» Request
Could you output every record below exactly, leaving out the pictures?

Collected data:
=======
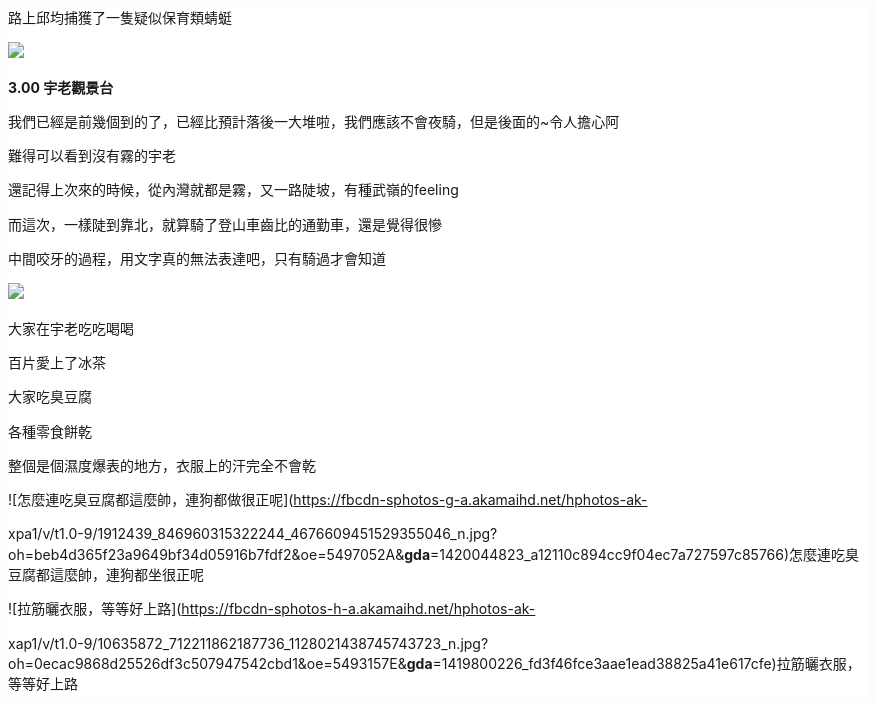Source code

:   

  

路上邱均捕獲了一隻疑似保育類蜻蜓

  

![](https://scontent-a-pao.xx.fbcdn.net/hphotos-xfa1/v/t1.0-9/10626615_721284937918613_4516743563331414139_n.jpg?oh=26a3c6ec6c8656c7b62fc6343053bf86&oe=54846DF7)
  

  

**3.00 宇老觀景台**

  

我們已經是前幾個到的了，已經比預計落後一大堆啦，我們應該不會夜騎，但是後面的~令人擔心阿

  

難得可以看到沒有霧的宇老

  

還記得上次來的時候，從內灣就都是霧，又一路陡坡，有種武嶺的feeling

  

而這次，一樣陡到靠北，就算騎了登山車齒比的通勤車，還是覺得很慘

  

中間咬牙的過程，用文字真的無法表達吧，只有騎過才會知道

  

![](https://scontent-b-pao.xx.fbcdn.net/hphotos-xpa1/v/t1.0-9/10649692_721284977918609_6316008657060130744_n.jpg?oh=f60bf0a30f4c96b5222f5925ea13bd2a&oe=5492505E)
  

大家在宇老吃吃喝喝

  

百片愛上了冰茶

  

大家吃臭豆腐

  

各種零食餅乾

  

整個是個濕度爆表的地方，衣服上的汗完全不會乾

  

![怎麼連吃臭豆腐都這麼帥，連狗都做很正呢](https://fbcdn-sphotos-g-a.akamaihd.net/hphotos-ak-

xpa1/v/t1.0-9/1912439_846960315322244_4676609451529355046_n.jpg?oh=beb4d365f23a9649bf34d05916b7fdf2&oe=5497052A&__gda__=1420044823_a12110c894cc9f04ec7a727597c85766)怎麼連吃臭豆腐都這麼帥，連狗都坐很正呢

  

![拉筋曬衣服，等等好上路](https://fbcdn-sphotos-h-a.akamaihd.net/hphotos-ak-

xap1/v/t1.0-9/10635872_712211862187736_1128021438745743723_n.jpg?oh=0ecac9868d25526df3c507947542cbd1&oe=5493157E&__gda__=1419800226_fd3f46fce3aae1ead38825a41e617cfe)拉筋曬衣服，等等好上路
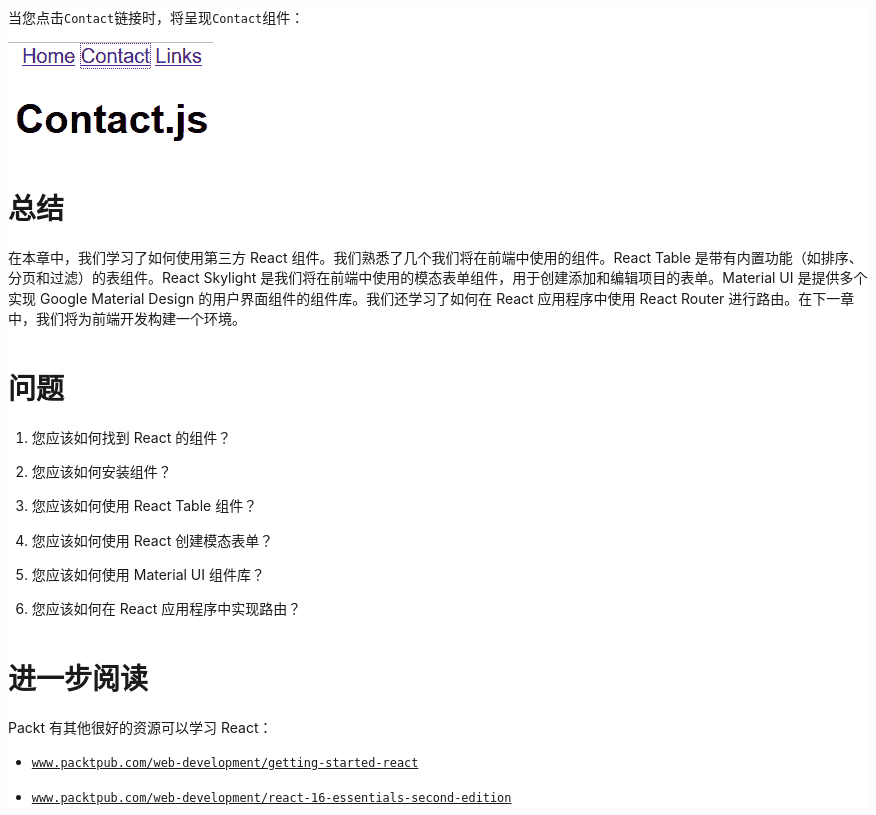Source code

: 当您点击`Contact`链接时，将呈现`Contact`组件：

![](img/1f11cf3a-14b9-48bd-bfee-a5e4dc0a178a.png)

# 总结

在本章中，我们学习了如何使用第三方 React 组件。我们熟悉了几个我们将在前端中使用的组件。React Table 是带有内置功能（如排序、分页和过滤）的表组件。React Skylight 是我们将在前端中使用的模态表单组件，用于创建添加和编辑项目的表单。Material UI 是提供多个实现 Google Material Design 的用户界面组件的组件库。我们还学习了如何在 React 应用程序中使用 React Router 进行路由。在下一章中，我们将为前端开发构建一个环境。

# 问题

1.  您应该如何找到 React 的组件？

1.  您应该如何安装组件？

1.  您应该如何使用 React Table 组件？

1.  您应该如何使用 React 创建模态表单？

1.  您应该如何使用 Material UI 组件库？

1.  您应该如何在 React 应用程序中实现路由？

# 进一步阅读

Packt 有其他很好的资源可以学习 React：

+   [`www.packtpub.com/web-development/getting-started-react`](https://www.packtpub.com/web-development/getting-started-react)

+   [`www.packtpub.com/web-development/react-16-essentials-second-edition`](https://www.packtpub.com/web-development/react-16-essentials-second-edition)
=======
» Exercise response
Source code

:   

  

路上邱均捕獲了一隻疑似保育類蜻蜓

  

![](https://scontent-a-pao.xx.fbcdn.net/hphotos-xfa1/v/t1.0-9/10626615_721284937918613_4516743563331414139_n.jpg?oh=26a3c6ec6c8656c7b62fc6343053bf86&oe=54846DF7)
  

  

**3.00 宇老觀景台**

  

我們已經是前幾個到的了，已經比預計落後一大堆啦，我們應該不會夜騎，但是後面的~令人擔心阿

  

難得可以看到沒有霧的宇老

  

還記得上次來的時候，從內灣就都是霧，又一路陡坡，有種武嶺的feeling

  

而這次，一樣陡到靠北，就算騎了登山車齒比的通勤車，還是覺得很慘

  

中間咬牙的過程，用文字真的無法表達吧，只有騎過才會知道

  

![](https://scontent-b-pao.xx.fbcdn.net/hphotos-xpa1/v/t1.0-9/10649692_721284977918609_6316008657060130744_n.jpg?oh=f60bf0a30f4c96b5222f5925ea13bd2a&oe=5492505E)
  

大家在宇老吃吃喝喝

  

百片愛上了冰茶

  

大家吃臭豆腐

  

各種零食餅乾

  

整個是個濕度爆表的地方，衣服上的汗完全不會乾

  

![怎麼連吃臭豆腐都這麼帥，連狗都做很正呢](https://fbcdn-sphotos-g-a.akamaihd.net/hphotos-ak-

xpa1/v/t1.0-9/1912439_846960315322244_4676609451529355046_n.jpg?oh=beb4d365f23a9649bf34d05916b7fdf2&oe=5497052A&__gda__=1420044823_a12110c894cc9f04ec7a727597c85766)怎麼連吃臭豆腐都這麼帥，連狗都坐很正呢

  

![拉筋曬衣服，等等好上路](https://fbcdn-sphotos-h-a.akamaihd.net/hphotos-ak-

xap1/v/t1.0-9/10635872_712211862187736_1128021438745743723_n.jpg?oh=0ecac9868d25526df3c507947542cbd1&oe=5493157E&__gda__=1419800226_fd3f46fce3aae1ead38825a41e617cfe)拉筋曬衣服，等等好上路
Source code

: 当您点击`Contact`链接时，将呈现`Contact`组件：

![](img/1f11cf3a-14b9-48bd-bfee-a5e4dc0a178a.png)

# 总结

在本章中，我们学习了如何使用第三方 React 组件。我们熟悉了几个我们将在前端中使用的组件。React Table 是带有内置功能（如排序、分页和过滤）的表组件。React Skylight 是我们将在前端中使用的模态表单组件，用于创建添加和编辑项目的表单。Material UI 是提供多个实现 Google Material Design 的用户界面组件的组件库。我们还学习了如何在 React 应用程序中使用 React Router 进行路由。在下一章中，我们将为前端开发构建一个环境。

# 问题

1.  您应该如何找到 React 的组件？

1.  您应该如何安装组件？

1.  您应该如何使用 React Table 组件？

1.  您应该如何使用 React 创建模态表单？

1.  您应该如何使用 Material UI 组件库？

1.  您应该如何在 React 应用程序中实现路由？

# 进一步阅读

Packt 有其他很好的资源可以学习 React：

+   [`www.packtpub.com/web-development/getting-started-react`](https://www.packtpub.com/web-development/getting-started-react)

+   [`www.packtpub.com/web-development/react-16-essentials-second-edition`](https://www.packtpub.com/web-development/react-16-essentials-second-edition)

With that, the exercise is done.